◆ **TASK INSTRUCTIONS**
Check each line of the material below for "problem", then copy the ones that contain it.

***** INFORMATION

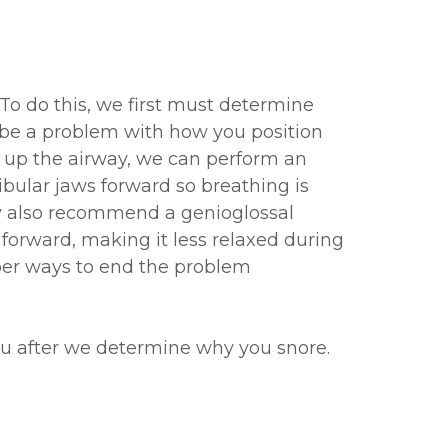
 To do this, we first must determine
 be a problem with how you position
n up the airway, we can perform an
lar jaws forward so breathing is
ay also recommend a genioglossal
forward, making it less relaxed during
mber ways to end the problem
ou after we determine why you snore.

**********

◆ **SOLUTION TO THIS TASK**
 be a problem with how you position
mber ways to end the problem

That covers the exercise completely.